# Hello to all:)!!!!



## baddog (Sep 7, 2003)

Hello to all  ,

This is my first visit to the cat forums and I thought I would say hello to every one and tell you about our lovely cat Alfie! He is a long haired ginger tom we adopted from a cat rescue centre and he is a real character to boot lol! A friend of mine in the U.S. persuaded us to go for a cat and now we cannot imagine life without him 8) ! My wife who wasn't to keen on cats adores him and he is real member of the family now  !

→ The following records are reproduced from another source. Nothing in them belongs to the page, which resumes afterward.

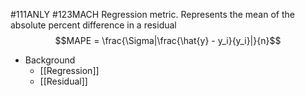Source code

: #111ANLY #123MACH 
Regression metric. Represents the mean of the absolute percent difference in a residual
$$MAPE = \frac{\Sigma|\frac{\hat{y} - y_i}{y_i}|}{n}$$
- Background
	- [[Regression]]
	- [[Residual]]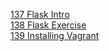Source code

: [137 Flask Intro](https://github.com/marwai/mvc_flask)   
[138 Flask Exercise](https://github.com/marwai/flask_login)   
[139 Installing Vagrant](https://github.com/marwai/vb_vagrant_installtion)   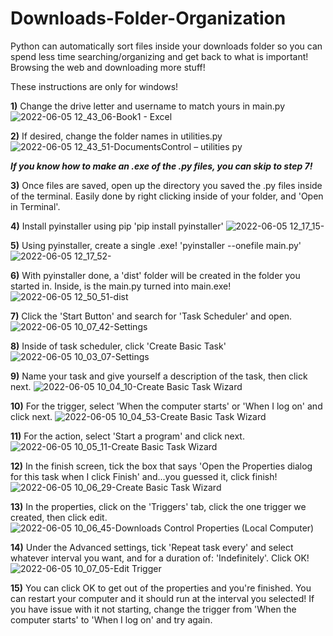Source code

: # Downloads-Folder-Organization
Python can automatically sort files inside your downloads folder so you can spend less time searching/organizing and get back to what is important! Browsing the web and downloading more stuff!

These instructions are only for windows!

**1)** Change the drive letter and username to match yours in main.py
![2022-06-05 12_43_06-Book1 - Excel](https://user-images.githubusercontent.com/99138808/172061153-23015864-ab57-4462-bc6a-dc04743856f8.png)



**2)** If desired, change the folder names in utilities.py
![2022-06-05 12_43_51-DocumentsControl – utilities py](https://user-images.githubusercontent.com/99138808/172061204-b6bff825-4d52-4098-8609-f2b13d302f0e.png)


***If you know how to make an .exe of the .py files, you can skip to step 7!***



**3)** Once files are saved, open up the directory you saved the .py files inside of the terminal. 
   Easily done by right clicking inside of your folder, and 'Open in Terminal'.



**4)** Install pyinstaller using pip
   'pip install pyinstaller'
![2022-06-05 12_17_15-](https://user-images.githubusercontent.com/99138808/172061282-3dc0ec66-3c60-44c6-9501-76a8fd3a29c2.png)



**5)** Using pyinstaller, create a single .exe!
   'pyinstaller --onefile main.py'
![2022-06-05 12_17_52-](https://user-images.githubusercontent.com/99138808/172061326-ec595c4b-f53d-4c3a-8b1b-fcf6f792c27f.png)



**6)** With pyinstaller done, a 'dist' folder will be created in the folder you started in. Inside, is the main.py turned into main.exe!
![2022-06-05 12_50_51-dist](https://user-images.githubusercontent.com/99138808/172061436-8a0b29d7-66d9-44b7-b0f4-0d921e7a6406.png)



**7)** Click the 'Start Button' and search for 'Task Scheduler' and open.
![2022-06-05 10_07_42-Settings](https://user-images.githubusercontent.com/99138808/172061521-1d186773-585c-45a6-975f-7c6f325394c2.png)



**8)** Inside of task scheduler, click 'Create Basic Task' 
![2022-06-05 10_03_07-Settings](https://user-images.githubusercontent.com/99138808/172061626-6c4bcd95-dbd9-4b81-82eb-56990c405e65.png)



**9)** Name your task and give yourself a description of the task, then click next.
![2022-06-05 10_04_10-Create Basic Task Wizard](https://user-images.githubusercontent.com/99138808/172061646-91ea9d3a-8ca4-4ac0-bc13-55bdf30c5236.png)



**10)** For the trigger, select 'When the computer starts' or 'When I log on' and click next.
![2022-06-05 10_04_53-Create Basic Task Wizard](https://user-images.githubusercontent.com/99138808/172061667-19bd0fbf-fa38-47dc-82b2-510de68f5461.png)



**11)** For the action, select 'Start a program' and click next.
![2022-06-05 10_05_11-Create Basic Task Wizard](https://user-images.githubusercontent.com/99138808/172061812-8838a0fe-7f4a-4996-a89d-10cff4951272.png)



**12)** In the finish screen, tick the box that says 'Open the Properties dialog for this task when I click Finish' and...you guessed it, click finish!
![2022-06-05 10_06_29-Create Basic Task Wizard](https://user-images.githubusercontent.com/99138808/172061843-ee4bfb6f-ae55-4ff7-8944-99a03caa0761.png)



**13)** In the properties, click on the 'Triggers' tab, click the one trigger we created, then click edit. 
![2022-06-05 10_06_45-Downloads Control Properties (Local Computer)](https://user-images.githubusercontent.com/99138808/172061922-9d0ddcad-6ca2-43a7-958d-07b16169875c.png)



**14)** Under the Advanced settings, tick 'Repeat task every' and select whatever interval you want, and for a duration of: 'Indefinitely'. Click OK!
![2022-06-05 10_07_05-Edit Trigger](https://user-images.githubusercontent.com/99138808/172061964-35d3bfa0-2191-46ea-ac46-bde039fdf74b.png)



**15)** You can click OK to get out of the properties and you're finished. You can restart your computer and it should run at the interval you selected! If you have issue with it not starting, change the trigger from 'When the computer starts' to 'When I log on' and try again. 






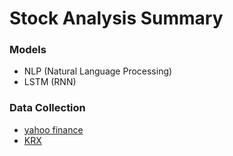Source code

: # Stock Analysis Summary

### Models

- NLP (Natural Language Processing)
- LSTM (RNN)

### Data Collection

- [yahoo finance](https://python-yahoofinance.readthedocs.io/en/latest/api.html)
- [KRX](http://global.krx.co.kr/contents/GLB/03/0308/0308010000/GLB0308010000.jsp)

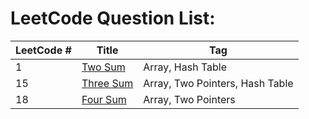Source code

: # LeetCode Question List:

 LeetCode # | Title | Tag
 -----------| ----- | ---
1 | [Two Sum](_001.md)| Array, Hash Table
15 | [Three Sum](_015.md) | Array, Two Pointers, Hash Table
18 | [Four Sum](_018.md) | Array, Two Pointers

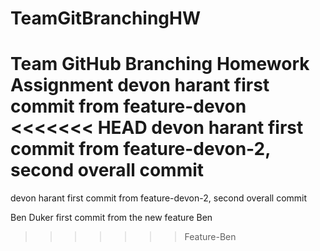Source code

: # TeamGitBranchingHW
Team GitHub Branching Homework Assignment
devon harant first commit from feature-devon
<<<<<<< HEAD
devon harant first commit from feature-devon-2, second overall commit
=======
devon harant first commit from feature-devon-2, second overall commit 


Ben Duker first commit from the new feature Ben
>>>>>>> Feature-Ben
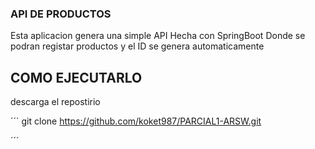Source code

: ### API DE PRODUCTOS
Esta aplicacion genera una simple API Hecha con SpringBoot
Donde se podran registar productos y el ID se genera automaticamente
## COMO EJECUTARLO
descarga el repostirio

´´´
git clone https://github.com/koket987/PARCIAL1-ARSW.git

´´´
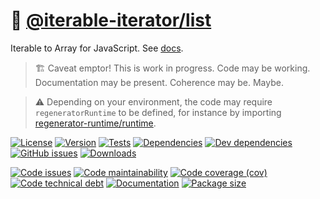 :oden: [@iterable-iterator/list](https://iterable-iterator.github.io/list)
==

Iterable to Array for JavaScript.
See [docs](https://iterable-iterator.github.io/list/index.html).

> :building_construction: Caveat emptor! This is work in progress. Code may be
> working. Documentation may be present. Coherence may be. Maybe.

> :warning: Depending on your environment, the code may require
> `regeneratorRuntime` to be defined, for instance by importing
> [regenerator-runtime/runtime](https://www.npmjs.com/package/regenerator-runtime).

[![License](https://img.shields.io/github/license/iterable-iterator/list.svg)](https://raw.githubusercontent.com/iterable-iterator/list/main/LICENSE)
[![Version](https://img.shields.io/npm/v/@iterable-iterator/list.svg)](https://www.npmjs.org/package/@iterable-iterator/list)
[![Tests](https://img.shields.io/github/workflow/status/iterable-iterator/list/ci:test?event=push&label=tests)](https://github.com/iterable-iterator/list/actions/workflows/ci:test.yml?query=branch:main)
[![Dependencies](https://img.shields.io/david/iterable-iterator/list.svg)](https://david-dm.org/iterable-iterator/list)
[![Dev dependencies](https://img.shields.io/david/dev/iterable-iterator/list.svg)](https://david-dm.org/iterable-iterator/list?type=dev)
[![GitHub issues](https://img.shields.io/github/issues/iterable-iterator/list.svg)](https://github.com/iterable-iterator/list/issues)
[![Downloads](https://img.shields.io/npm/dm/@iterable-iterator/list.svg)](https://www.npmjs.org/package/@iterable-iterator/list)

[![Code issues](https://img.shields.io/codeclimate/issues/iterable-iterator/list.svg)](https://codeclimate.com/github/iterable-iterator/list/issues)
[![Code maintainability](https://img.shields.io/codeclimate/maintainability/iterable-iterator/list.svg)](https://codeclimate.com/github/iterable-iterator/list/trends/churn)
[![Code coverage (cov)](https://img.shields.io/codecov/c/gh/iterable-iterator/list/main.svg)](https://codecov.io/gh/iterable-iterator/list)
[![Code technical debt](https://img.shields.io/codeclimate/tech-debt/iterable-iterator/list.svg)](https://codeclimate.com/github/iterable-iterator/list/trends/technical_debt)
[![Documentation](https://iterable-iterator.github.io/list/badge.svg)](https://iterable-iterator.github.io/list/source.html)
[![Package size](https://img.shields.io/bundlephobia/minzip/@iterable-iterator/list)](https://bundlephobia.com/result?p=@iterable-iterator/list)
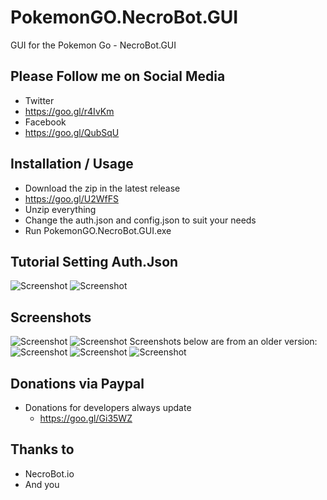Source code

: #  PokemonGO.NecroBot.GUI
GUI for the Pokemon Go - NecroBot.GUI


## Please Follow me on Social Media

 - Twitter 
  - https://goo.gl/r4IvKm
 - Facebook
  - https://goo.gl/QubSqU
  
## Installation / Usage
 - Download the zip in the latest release
  - https://goo.gl/U2WfFS
 - Unzip everything
 - Change the auth.json and
config.json to suit your needs
 - Run PokemonGO.NecroBot.GUI.exe

## Tutorial Setting Auth.Json

![Screenshot](https://raw.githubusercontent.com/hanncreator/PokemonGo.NecroBot.GUI/master/Screenshots/auth1.PNG "Screenshot")
![Screenshot](https://raw.githubusercontent.com/hanncreator/PokemonGo.NecroBot.GUI/master/Screenshots/auth2.PNG "Screenshot")


## Screenshots
![Screenshot](https://raw.githubusercontent.com/hanncreator/PokemonGo.NecroBot.GUI/master/Screenshots/screen0.png "Screenshot")
![Screenshot](https://raw.githubusercontent.com/hanncreator/PokemonGo.NecroBot.GUI/master/Screenshots/screen1.png "Screenshot")
Screenshots below are from an older version: 
![Screenshot](https://raw.githubusercontent.com/hanncreator/PokemonGoBot.GUI/master/Screenshots/screen2.png "Screenshot")
![Screenshot](https://raw.githubusercontent.com/hanncreator/PokemonGoBot.GUI/master/Screenshots/screen3.png "Screenshot")
![Screenshot](https://raw.githubusercontent.com/hanncreator/PokemonGoBot.GUI/master/Screenshots/screen4.png "Screenshot")

## Donations via Paypal

 - Donations  for developers always update
   - https://goo.gl/Gi35WZ

## Thanks to
- NecroBot.io
- And you
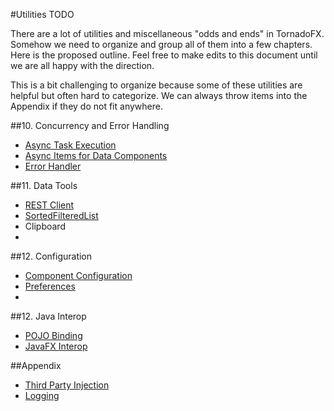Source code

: #Utilities TODO

There are a lot of utilities and miscellaneous "odds and ends" in TornadoFX. Somehow we need to organize and group all of them into a few chapters. Here is the proposed outline. Feel free to make edits to this document until we are all happy with the direction.

This is a bit challenging to organize because some of these utilities are helpful but often hard to categorize. We can always throw items into the Appendix if they do not fit anywhere.


##10. Concurrency and Error Handling
- [Async Task Execution](https://github.com/edvin/tornadofx/wiki/Async-Task-Execution#async-task-execution)
- [Async Items for Data Components](https://github.com/edvin/tornadofx/wiki/Async-Task-Execution#async-items-for-data-driven-components)
- [Error Handler](https://github.com/edvin/tornadofx/wiki/Error-Handler#error-handler)

##11. Data Tools
- [REST Client](https://github.com/edvin/tornadofx/wiki/JsonModel)
- [SortedFilteredList](https://github.com/edvin/tornadofx/wiki/Utilities#sortedfilteredlist)
- Clipboard
- 

##12. Configuration
- [Component Configuration](https://github.com/edvin/tornadofx/wiki/Config)
- [Preferences](https://github.com/edvin/tornadofx/pull/107)
- 

##12. Java Interop
- [POJO Binding](https://github.com/edvin/tornadofx/wiki/Utilities#pojo-binding)
- [JavaFX Interop](https://github.com/edvin/tornadofx/wiki/Integrate-with-existing-JavaFX-Applications)


##Appendix 
- [Third Party Injection](https://github.com/edvin/tornadofx/wiki/Dependency-Injection#third-party-injection-frameworks)
- [Logging](https://github.com/edvin/tornadofx/wiki/Logging)
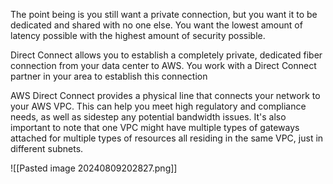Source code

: The point being is you still want a private connection, but you want it to be dedicated and shared with no one else. You want the lowest amount of latency possible with the highest amount of security possible.

Direct Connect allows you to establish a completely private, dedicated fiber connection from your data center to AWS. You work with a Direct Connect partner in your area to establish this connection

AWS Direct Connect provides a physical line that connects your network to your AWS VPC. This can help you meet high regulatory and compliance needs, as well as sidestep any potential bandwidth issues. It's also important to note that one VPC might have multiple types of gateways attached for multiple types of resources all residing in the same VPC, just in different subnets.

![[Pasted image 20240809202827.png]]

So Hi to you all and hope to hear from you soon  !

Warmest Regards


----------



## Bug (Aug 23, 2003)

Welcome my friend!! Glad to see you here >>>>)


----------



## lexxie109 (Jan 20, 2003)

Welcome to the Cat Forum. It's nice to have you here!


----------



## kittygirl04 (Jul 8, 2003)

Hello and Welcome!! We hope you'll be sharing some pictures of Alfie with us!


----------



## baddog (Sep 7, 2003)

Thank you so much for the warm welcome and I'll post some pics of our own dear Alfie soonest  

Warmest Regards


----------



## Jeanie (Jun 18, 2003)

Hi, baddog, and welcome! I'm not surprised your cat won your wife's affection. They have a way of doing that. I'm so glad you've joined us! Enjoy.


----------



## baddog (Sep 7, 2003)

Thank you again for the warm welcome  !

Warm Regards


----------



## Aonir (Aug 18, 2003)

Welcome to CatForum!


----------